- The paper introduces Diffuse-CLoC, a guided diffusion framework that integrates state-action modeling to generate realistic, steerable character motions.
- It employs a transformer-based diffusion architecture with specialized attention mechanisms to overcome limitations of previous kinematic methods.
- Experimental results demonstrate improved performance in tasks like dynamic obstacle avoidance and navigation without requiring retraining.
"Diffuse-CLoC: Guided Diffusion for Physics-based Character Look-ahead Control"
The paper introduces Diffuse-CLoC, a guided diffusion framework specifically designed for physics-based character control. This model excels in creating realistic, steerable motions by modeling the joint distribution of states and actions, overcoming the steerability and physical realism limitations of previous kinematics and diffusion policy approaches.
Motivation and Approach
The paper aims to address the shortcomings of kinematic motion diffusion models in generating physically feasible motions and the restricted adaptability of diffusion-based control policies for unseen tasks. Diffuse-CLoC effectively merges these paradigms by using a diffusion model that conditions action generation on predicted states, thus maintaining the physical realism of actions while providing intuitive steerability.
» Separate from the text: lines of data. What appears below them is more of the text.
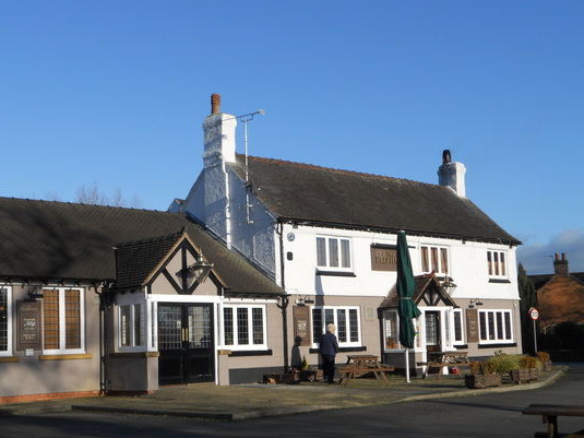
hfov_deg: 34.8
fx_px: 928
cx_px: 239
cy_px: 241
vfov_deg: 26.5
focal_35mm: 55
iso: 80
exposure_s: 1/800
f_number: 4.3
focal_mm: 8.2
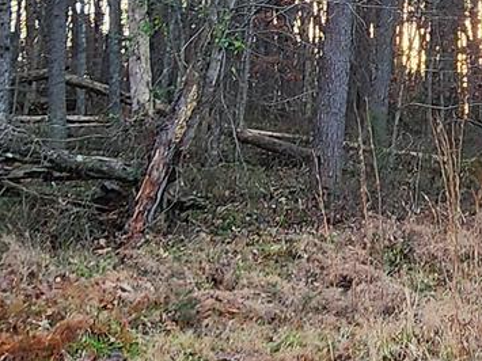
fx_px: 1044
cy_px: 81
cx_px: 606
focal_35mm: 75
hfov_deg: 23.4
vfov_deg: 19.5
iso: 64
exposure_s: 1/120
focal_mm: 2.2
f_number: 2.2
Diffuse-CLoC employs a transformer-based diffusion architecture with a specialized attention mechanism—non-causal for states and causal for actions. This design allows dynamic obstacle avoidance and task-space control without requiring a high-level planner. The system can handle a wide variety of tasks, such as static and dynamic obstacle avoidance, motion in-betweening, and more, using a single pretrained model.
Technical Implementation
Diffuse-CLoC's architecture is depicted in (Figure 1). It utilizes a decoder-only transformer, denoising a trajectory represented through separate state and action tokens. The model achieves superior performance by employing a tailored attention mask that distinguishes between states’ and actions’ attention scopes.
Attention and Rolling Scheme
The attention strategy plays a critical role. Actions use causal attention, focusing on past states to mitigate the influence of artifacts in future states, while states can attend to future states (Figure 2). The rolling inference scheme enhances consistency, assigning noise based on timestep proximity, thus improving real-time responsiveness and reducing computation by reusing information in a FIFO manner.
Figure 1: Framework of Diffuse-CLoC, highlighting its architecture, attention mechanism, and rolling buffer implementation.
Figure 3: Rollouts in jump task: Kin+PHC (Left) faces artifacts; Diffuse-CLoC (Right) completes agile motions robustly.
Experimental Results
Experiments demonstrate Diffuse-CLoC's superiority in various tasks compared to traditional methods like Kin+PHC. On the "jump" task, Diffuse-CLoC achieves a significantly higher success rate due to its integrated state-action modeling, allowing it to respond effectively even with perturbed kinematic inputs.
In the "forest" task, longer state prediction horizons improve navigation success, as they allow for effective trajectory planning (Figure 4).


Figure 4: Trajectories in the forest task: Short horizons cause repetitive patterns; long horizons ensure diverse, successful navigation.
Application Scenarios
Diffuse-CLoC's practical applications include static and dynamic obstacle avoidance, optimizing for route path guidance through classifier inference, and seamless motion in-betweening without extra retraining requirements.
Figure 5: Downstream task rollouts demonstrating Diffuse-CLoC's planning, steering, and motion synthesis capabilities.
Conclusion
Diffuse-CLoC presents a substantial advancement in physics-based control by merging the adaptability of kinematic generation with the realism of action diffusion. The unified approach enables a broad array of tasks without retraining, fostering innovations in virtual environments and robotics.
Future research could explore data coverage to enhance model robustness and alternative attention formulations to address bias towards previously seen motion patterns. Opportunities also exist to extend this framework into object interaction domains, offering rich avenues for exploration in AI-driven animation and control systems.